Goal of the exercise | The answer must consist of each line below that contains the string "elbow".

========================================================================

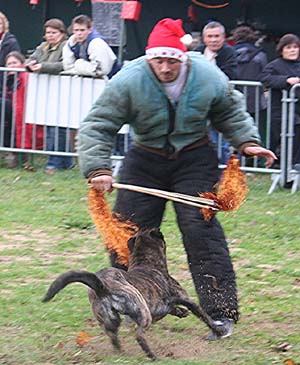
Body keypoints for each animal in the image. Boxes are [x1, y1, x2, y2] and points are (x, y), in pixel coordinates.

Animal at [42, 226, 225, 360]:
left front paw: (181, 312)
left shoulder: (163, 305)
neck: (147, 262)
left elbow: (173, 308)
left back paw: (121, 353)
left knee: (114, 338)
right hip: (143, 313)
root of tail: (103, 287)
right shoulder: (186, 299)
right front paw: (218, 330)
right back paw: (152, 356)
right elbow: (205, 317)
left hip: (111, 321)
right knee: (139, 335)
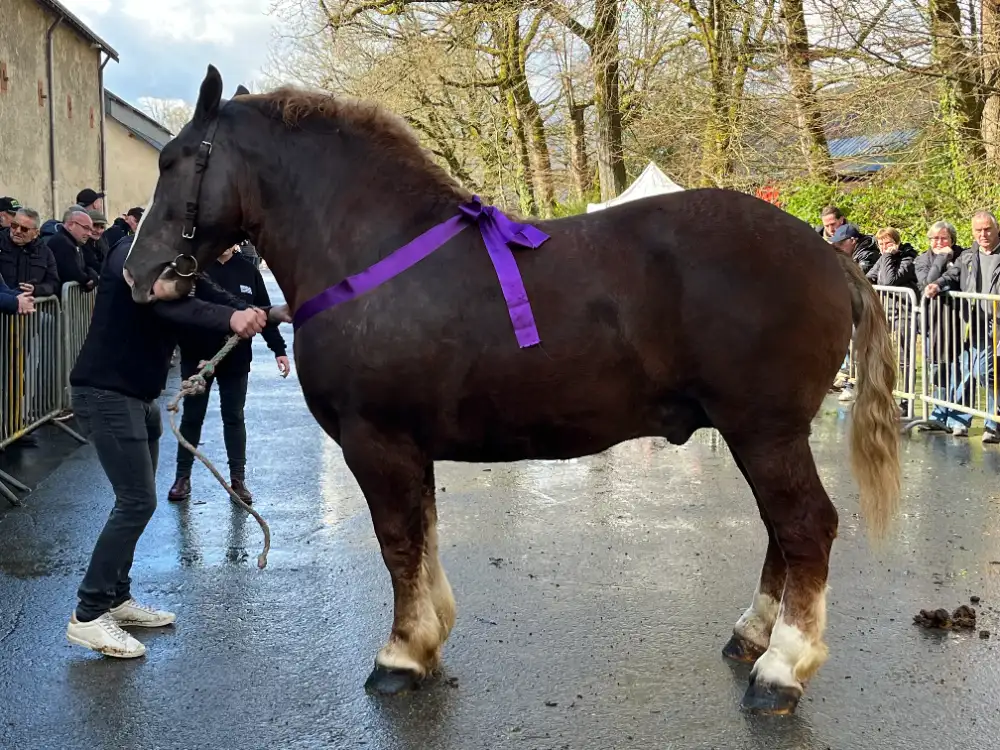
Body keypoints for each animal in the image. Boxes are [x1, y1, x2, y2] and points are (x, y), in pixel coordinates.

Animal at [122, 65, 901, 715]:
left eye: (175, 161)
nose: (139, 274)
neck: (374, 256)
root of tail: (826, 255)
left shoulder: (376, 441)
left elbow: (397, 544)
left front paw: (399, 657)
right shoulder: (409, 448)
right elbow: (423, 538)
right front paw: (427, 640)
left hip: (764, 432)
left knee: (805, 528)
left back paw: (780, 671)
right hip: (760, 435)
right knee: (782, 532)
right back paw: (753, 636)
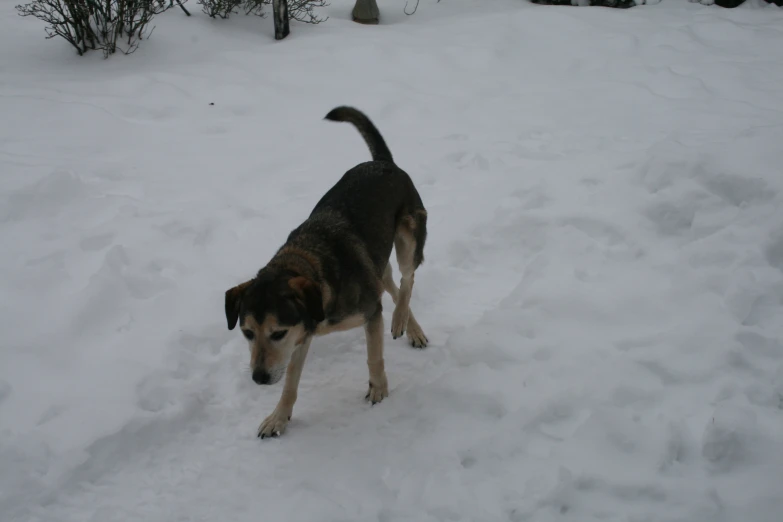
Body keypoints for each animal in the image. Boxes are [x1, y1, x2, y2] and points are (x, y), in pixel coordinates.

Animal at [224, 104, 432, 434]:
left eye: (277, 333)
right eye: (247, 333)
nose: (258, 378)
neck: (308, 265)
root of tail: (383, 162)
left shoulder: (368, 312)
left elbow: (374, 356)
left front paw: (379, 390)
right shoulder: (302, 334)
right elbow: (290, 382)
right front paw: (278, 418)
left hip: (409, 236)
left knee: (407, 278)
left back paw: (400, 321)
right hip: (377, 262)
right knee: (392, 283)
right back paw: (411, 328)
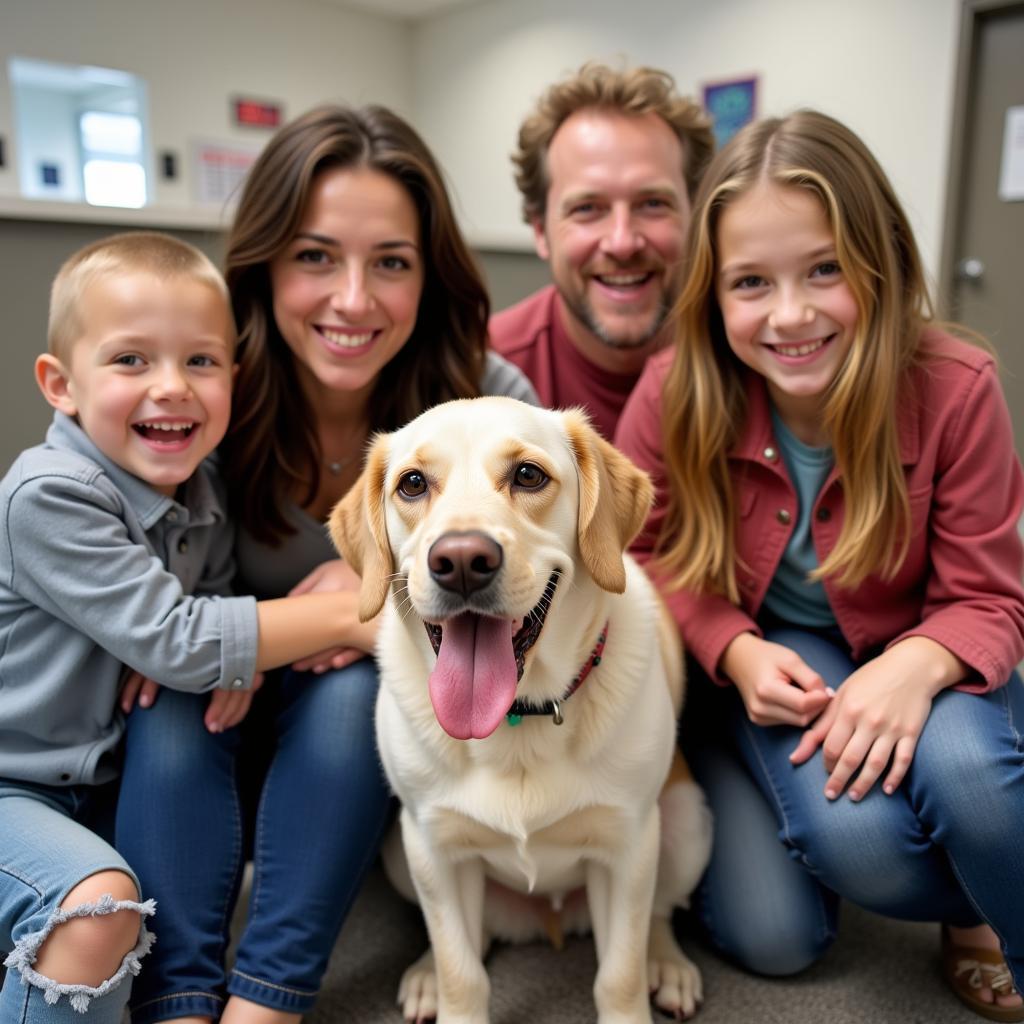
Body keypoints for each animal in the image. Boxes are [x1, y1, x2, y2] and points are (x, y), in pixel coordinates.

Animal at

========================================================================

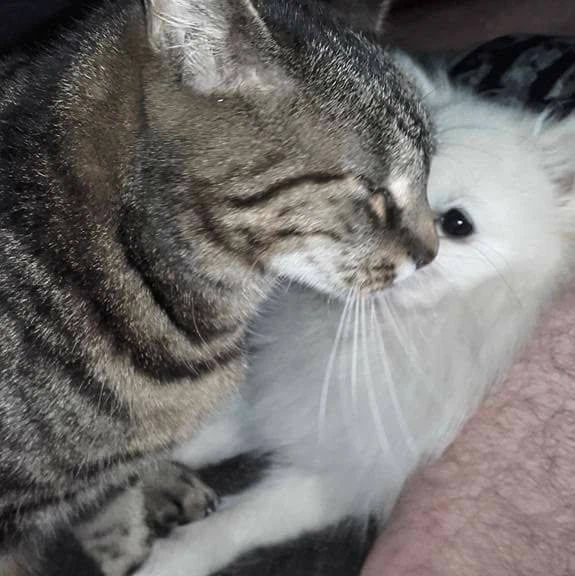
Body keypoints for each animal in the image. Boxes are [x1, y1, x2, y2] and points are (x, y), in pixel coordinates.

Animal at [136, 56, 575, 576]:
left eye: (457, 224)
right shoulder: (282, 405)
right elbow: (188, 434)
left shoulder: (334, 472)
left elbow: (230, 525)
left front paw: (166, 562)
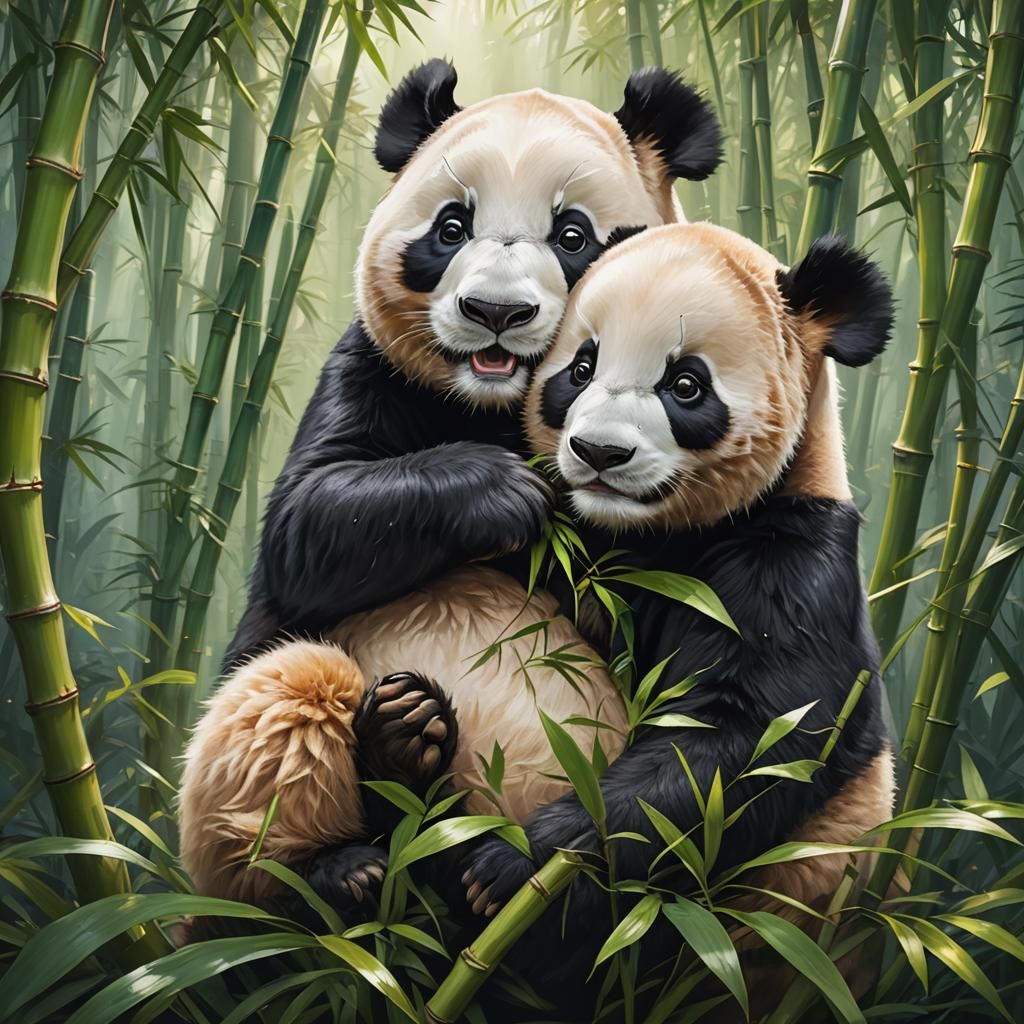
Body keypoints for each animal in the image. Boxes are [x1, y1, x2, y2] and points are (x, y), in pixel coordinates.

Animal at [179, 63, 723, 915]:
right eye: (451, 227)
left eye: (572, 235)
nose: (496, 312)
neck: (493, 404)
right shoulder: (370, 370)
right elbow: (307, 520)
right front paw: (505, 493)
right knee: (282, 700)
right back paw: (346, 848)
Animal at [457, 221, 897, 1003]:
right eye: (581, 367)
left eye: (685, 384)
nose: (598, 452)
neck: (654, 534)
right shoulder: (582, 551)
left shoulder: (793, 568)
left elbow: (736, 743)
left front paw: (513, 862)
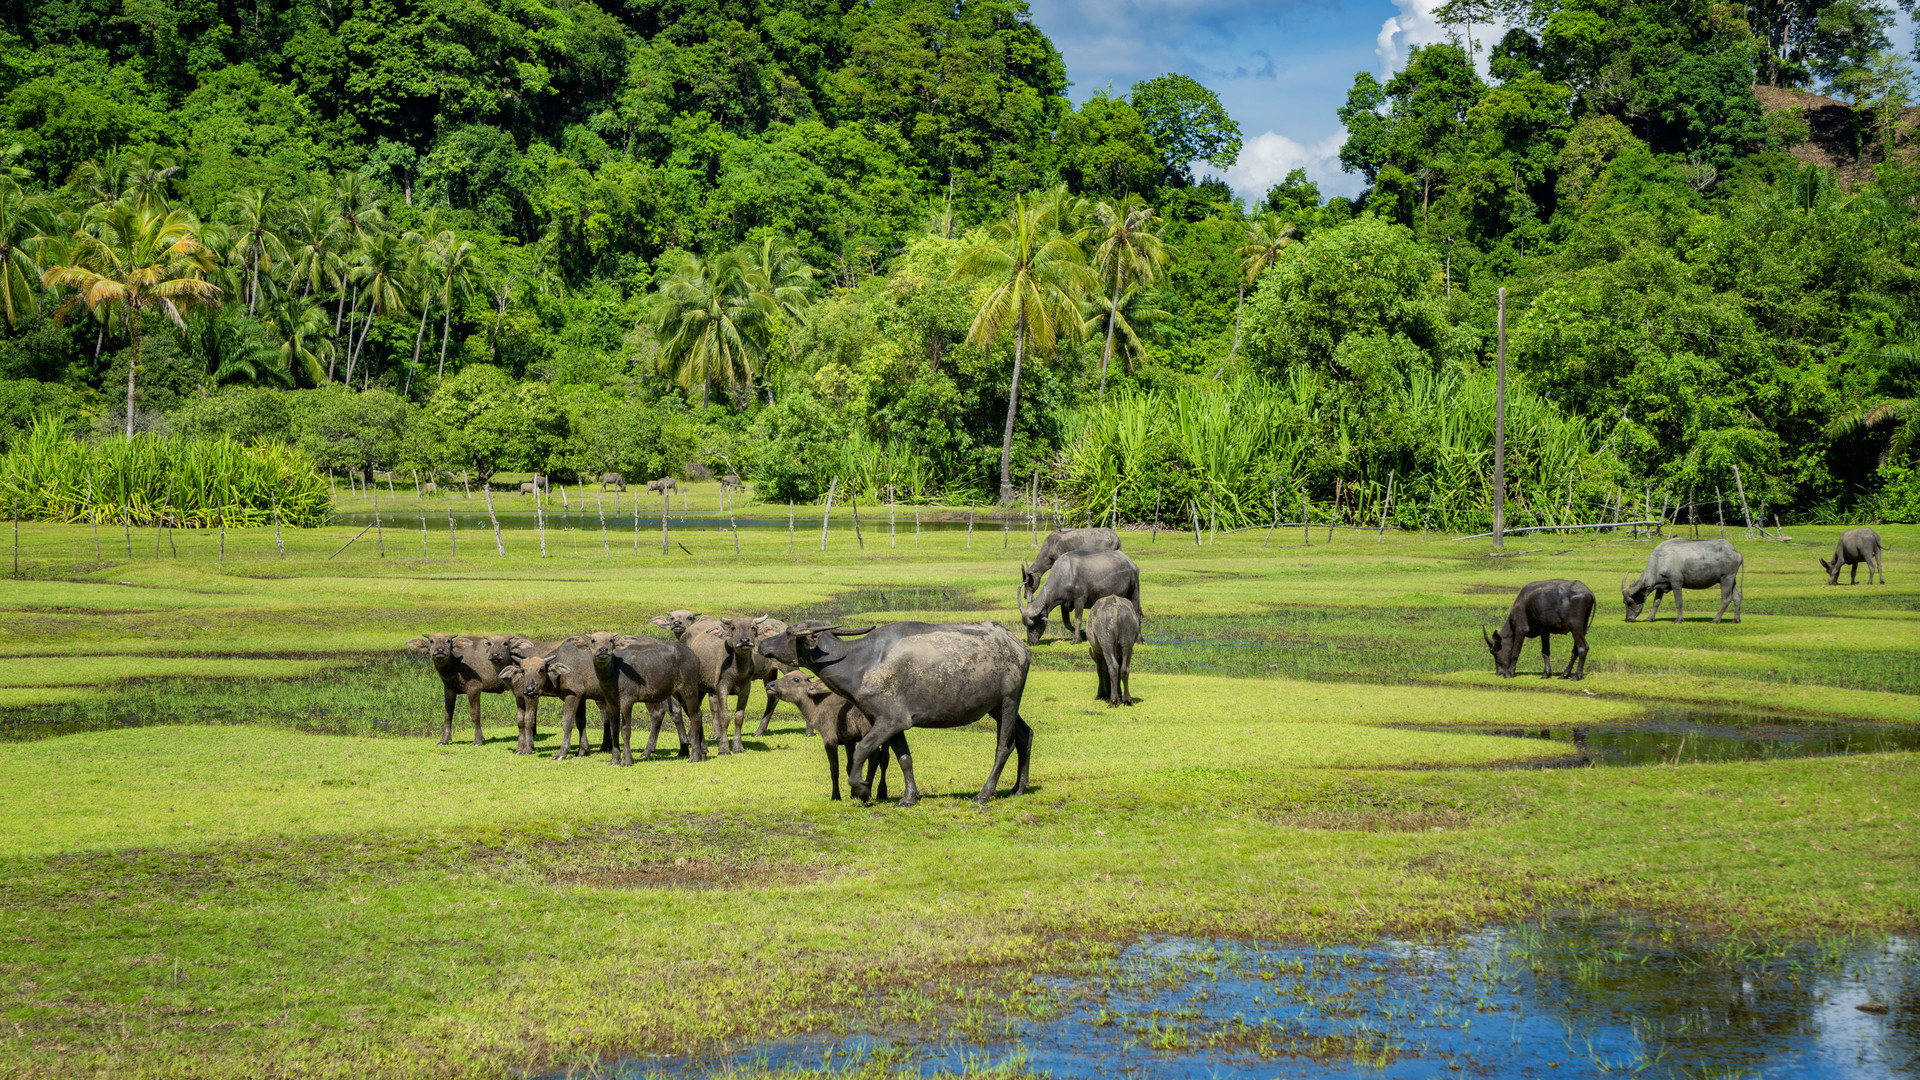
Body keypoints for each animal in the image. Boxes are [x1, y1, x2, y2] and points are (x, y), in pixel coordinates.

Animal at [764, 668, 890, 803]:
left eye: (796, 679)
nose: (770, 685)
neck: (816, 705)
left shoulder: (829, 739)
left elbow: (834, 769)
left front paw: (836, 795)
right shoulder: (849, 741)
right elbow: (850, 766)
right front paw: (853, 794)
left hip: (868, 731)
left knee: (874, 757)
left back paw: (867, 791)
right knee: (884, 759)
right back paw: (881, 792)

========================================================================

Solution to the problem |
left elbow: (173, 308)
right elbow: (205, 317)
left elbow: (397, 544)
right elbow: (423, 538)
left elbow: (374, 356)
right elbow: (290, 382)
right elbow: (188, 434)
left elbow: (230, 525)
right elbow: (307, 520)
left elbow: (736, 743)
left elbow: (834, 769)
right elbow: (850, 766)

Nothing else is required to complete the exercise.